In days of old, train passengers were warned against leaning out of the window, with a generation aware of the risk of decapitation from a passing locomotive, a fearful possibility, but one which is also very much a risk when it comes to travelling by car.
Not just the head of course, but all extremities such as arms and legs should be kept inside the protective shell of the vehicle. As the weather starts to get hotter it may be tempting to relax into the false sense of security that summer cruising might suggest, but sticking your head, arms or legs out of the window is not a very good idea.
There are countless documented cases of motorists suffering serious injury when “clipped” by a passing car, as well as the more gruesome stories of the loss of limbs in the event of a crash. Having an arm out of the window also poses a risk to other road users such as cyclists and motorcyclists. Being able to put your head out of the window implies that the seatbelt is not worn correctly. If your body parts are not within the safety cage of the vehicle, then you are at risk and are risking others.
Arms extended from the vehicle may also confuse other road users who might think that you are giving hand signals, thus posing a risk that those drivers may incorrectly react to what they think you are gesturing. Visibility may also be obscured as a result, blocking the vehicle´s mirrors and making it difficult to observe the vehicle surroundings correctly.
Even within the vehicle there is a serious risk of injury if you are not sitting correctly. An all too common sight in the summer months in particular is a car passenger with their feet up on the dashboard, a practice that is not only illegal, but is extremely dangerous.
In the event of a crash, if a passenger is travelling with their feet up on the dashboard, the injuries that may occur will be very serious, partly as the deployment of the airbag can cause more serious injuries than it prevents in this situation, and, irrespective of an airbag being present, the glass from the windscreen can cause serious injury, not to mention the effects of a passenger being crushed by the impact between the dashboard and the seat.
Proper posture is not only important for avoiding niggles such as back or neck pain, it is crucial for maintaining the integrity of the safety features designed for the vehicle. In fact, all vehicle occupants must always maintain a proper position while riding in the vehicle.
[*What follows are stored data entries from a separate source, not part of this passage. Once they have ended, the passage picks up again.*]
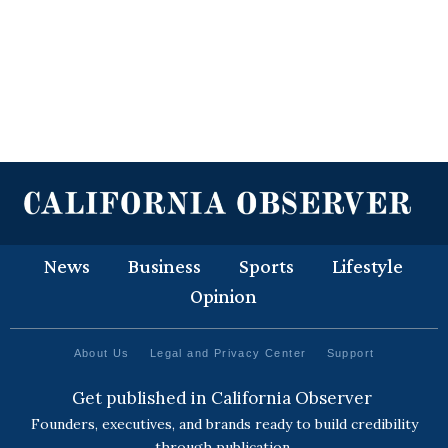
News
Business
Sports
Lifestyle
Opinion
About Us
Legal and Privacy Center
Support
Get published in California Observer
Founders, executives, and brands ready to build credibility
through publication.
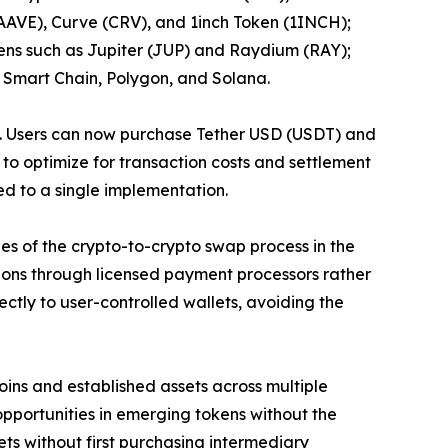
AAVE), Curve (CRV), and 1inch Token (1INCH);
ens such as Jupiter (JUP) and Raydium (RAY);
 Smart Chain, Polygon, and Solana.
ity. Users can now purchase Tether USD (USDT) and
to optimize for transaction costs and settlement
ed to a single implementation.
s of the crypto-to-crypto swap process in the
tions through licensed payment processors rather
ctly to user-controlled wallets, avoiding the
oins and established assets across multiple
pportunities in emerging tokens without the
ets without first purchasing intermediary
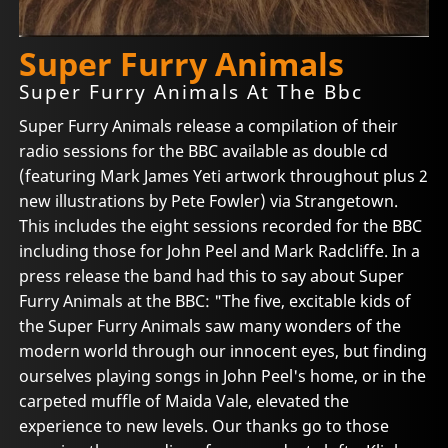
Super Furry Animals
Super Furry Animals At The Bbc
Super Furry Animals release a compilation of their
radio sessions for the BBC available as double cd
(featuring Mark James Yeti artwork throughout plus 2
new illustrations by Pete Fowler) via Strangetown.
This includes the eight sessions recorded for the BBC
including those for John Peel and Mark Radcliffe. In a
press release the band had this to say about Super
Furry Animals at the BBC: "The five, excitable kids of
the Super Furry Animals saw many wonders of the
modern world through our innocent eyes, but finding
ourselves playing songs in John Peel's home, or in the
carpeted muffle of Maida Vale, elevated the
experience to new levels. Our thanks go to those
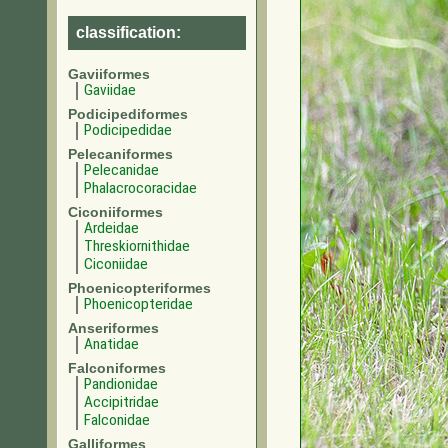
classification:
Gaviiformes
Gaviidae
Podicipediformes
Podicipedidae
Pelecaniformes
Pelecanidae
Phalacrocoracidae
Ciconiiformes
Ardeidae
Threskiornithidae
Ciconiidae
Phoenicopteriformes
Phoenicopteridae
Anseriformes
Anatidae
Falconiformes
Pandionidae
Accipitridae
Falconidae
Galliformes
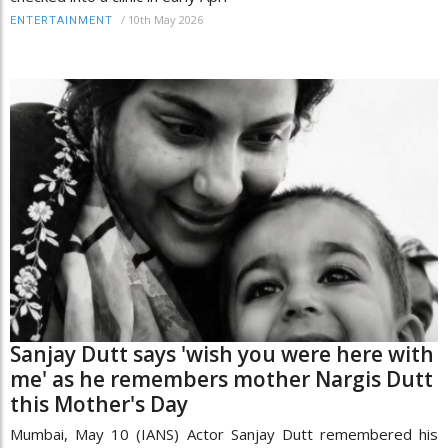
/
10th May 2026
ENTERTAINMENT
Sanjay Dutt says 'wish you were here with
me' as he remembers mother Nargis Dutt
this Mother's Day
Mumbai, May 10 (IANS) Actor Sanjay Dutt remembered his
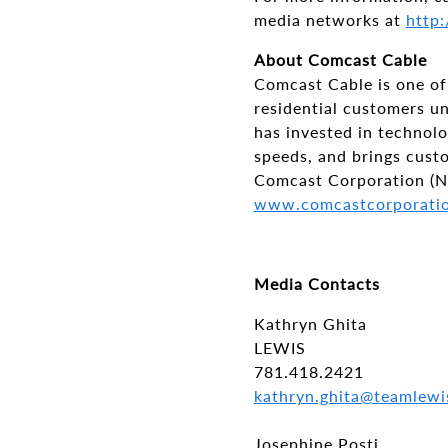
media networks at
http:
About Comcast Cable
Comcast Cable is one of 
residential customers u
has invested in technol
speeds, and brings cus
Comcast Corporation (N
www.comcastcorporati
Media Contacts
Kathryn Ghita
LEWIS
781.418.2421
kathryn.ghita@teamlewi
Josephine Posti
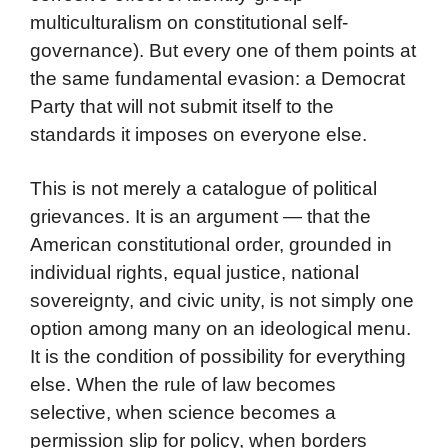
multiculturalism on constitutional self-
governance). But every one of them points at
the same fundamental evasion: a Democrat
Party that will not submit itself to the
standards it imposes on everyone else.
This is not merely a catalogue of political
grievances. It is an argument — that the
American constitutional order, grounded in
individual rights, equal justice, national
sovereignty, and civic unity, is not simply one
option among many on an ideological menu.
It is the condition of possibility for everything
else. When the rule of law becomes
selective, when science becomes a
permission slip for policy, when borders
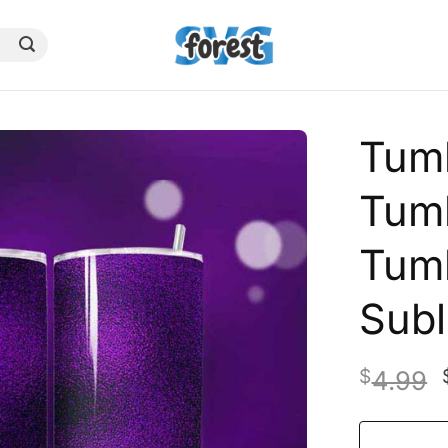
Tumb
Tum
Tum
Subl
$
4.99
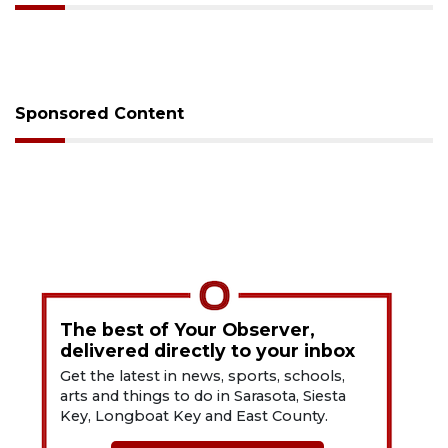
Sponsored Content
The best of Your Observer,
delivered directly to your inbox
Get the latest in news, sports, schools,
arts and things to do in Sarasota, Siesta
Key, Longboat Key and East County.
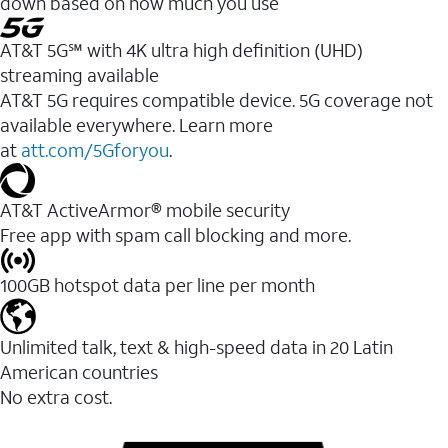
down based on how much you use
AT&T 5G℠ with 4K ultra high definition (UHD)
streaming available
AT&T 5G requires compatible device. 5G coverage not
available everywhere. Learn more
at
att.com/5Gforyou
.​
AT&T ActiveArmor® mobile security
Free app with spam call blocking and more.
100GB hotspot data per line per month
Unlimited talk, text & high-speed data in 20 Latin
American countries
No extra cost.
Article 18, Section 1 of Royal Decree 1428/2003 of 21 November, approving the Rules of the road, states that “The driver of a vehicle must maintain their own freedom of movement, the required field of vision and permanent attention to driving, to ensure their own safety, that of other vehicle occupants and other road users. To achieve this, you must take special care to maintain the proper position and that of the passengers, and the proper placement of objects or animals transported so that there can be no interference between the driver and any of them“.
Keeping both hands on the steering wheel, not leaning with an elbow on the window, keeping your arms inside the vehicle may have been the repetitive messages our driving instructor taught us when we first took lessons, but the advice is still very much key to a safe driving experience.